No se paró a reflexionar sobre los temores de Ignacio. La conversación no volvió a repetirse, e hizo como si se hubiera olvidado de ella. Simular la desmemoria es un recurso fácil, cuando algo puede enturbiarnos el presente. Dana vivía en un mundo limpio de nubes. Preservarlo no era un acto de voluntad, sino una reacción instintiva. No se trataba de cerrar los ojos a los miedos, sino de evitarlos. Ser valiente no significaba entrar sin reservas en la boca del lobo. Las precauciones eran un signo de inteligencia. Él era el hombre de siempre, preocupado por que ella fuera feliz. Si, en alguna ocasión, parecía ausente, era porque trabajaba demasiado. El exceso de trabajo se unía a la obsesión por los hijos.

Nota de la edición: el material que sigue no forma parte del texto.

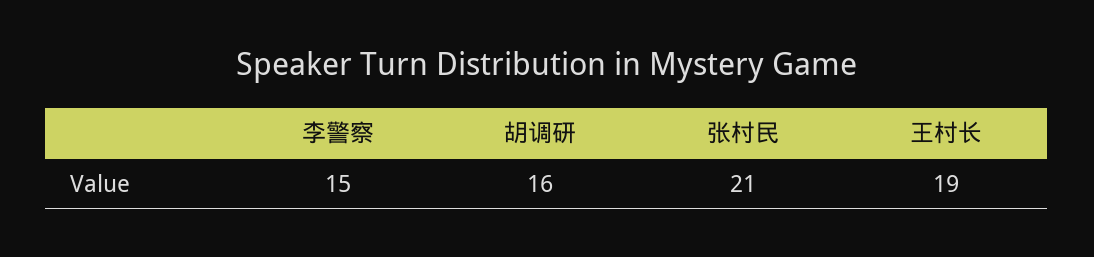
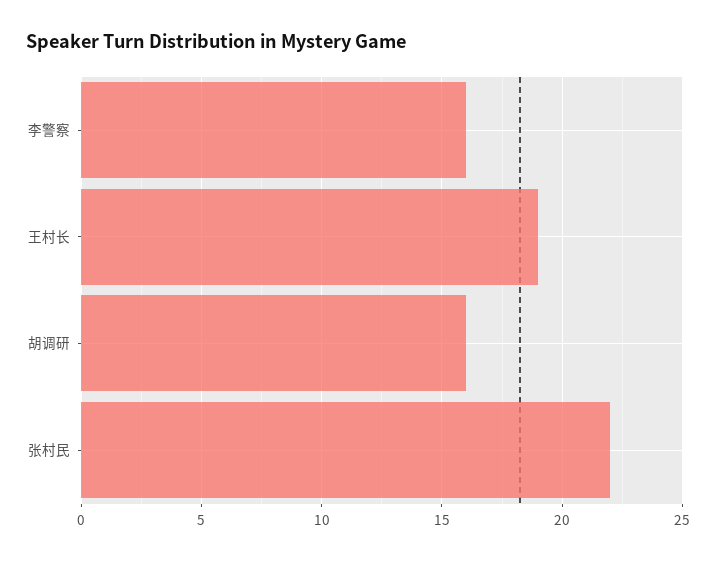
  {
-   "李警察": 15,
+   "李警察": 16,
    "胡调研": 16,
-   "张村民": 21,
+   "张村民": 22,
    "王村长": 19
  }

Le habría gustado hablar. Creía en las palabras, estaba convencida de su poder persuasivo. Habría sido capaz de defender aquella historia ante cualquiera. Tenía argumentos que surgían de la razón, poseía razones que nacían del corazón. De la suma podía resultar un instrumento magnífico. Se imaginaba encuentros con los dos adolescentes que habrían querido que desapareciera del mapa. Era una intrusa en sus vidas. Sin embargo, lo normal sería que desearan la felicidad del hombre que les había dedicado toda su energía; Ignacio había sido un buen padre. Era el turno de los demás, la hora de demostrar que la generosidad nos hace ser generosos también. La esplendidez actúa como un imán. Lo había pensado muchas veces: la gente miserable a menudo surge de ambientes míseros. Las personas que saben querer han sido queridas profundamente. Era una simple ley de equivalencias, una cuestión de reciprocidad. Se trataba de un sencillo aprendizaje. Aprendemos a ser buenos desde la bondad, lúcidos desde la lucidez. Se lo repetía a menudo, porque ese pensamiento la consolaba. No tenían que preocuparse demasiado, puesto que el tiempo pone siempre las cosas en su lugar.

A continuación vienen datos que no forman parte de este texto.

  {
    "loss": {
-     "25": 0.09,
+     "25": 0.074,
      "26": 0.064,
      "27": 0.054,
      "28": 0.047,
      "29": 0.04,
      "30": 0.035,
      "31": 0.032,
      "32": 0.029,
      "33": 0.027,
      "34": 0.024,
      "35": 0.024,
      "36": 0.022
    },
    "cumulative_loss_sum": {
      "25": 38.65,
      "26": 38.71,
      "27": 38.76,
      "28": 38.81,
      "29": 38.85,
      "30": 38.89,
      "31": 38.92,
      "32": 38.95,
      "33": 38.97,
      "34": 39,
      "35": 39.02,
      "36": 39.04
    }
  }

Cuando hacía tres meses que vivían en la calle Sant Jaume, salieron a cenar para celebrarlo. Habían reservado mesa en un restaurante que les gustaba. Dana se compró un vestido largo. Le marcaba la forma de los hombros, la cintura, las caderas. Se ceñía ligeramente a las piernas, subrayando los movimientos. Fue a la peluquería y le lavaron el pelo con un champú de frutas. Mientras la espuma se esparcía por su pelo, ella se dejaba ir con una sensación de embriaguez. Se maquilló. Una sombra suave en los párpados, el perfil de los ojos definido con un lápiz negro; en los labios, un toque de luz. En el espejo vio un rostro de una belleza serena y rotunda a la vez. Tenía el aplomo que da sentirse segura. A ello se añadía la fuerza de la mirada, la sensualidad de la boca. Ignacio acudió puntual a recogerla. Había terminado su trabajo un poco antes de la hora habitual, porque tenía toda la prisa del mundo. Llevaba un traje oscuro y una rosa en la mano.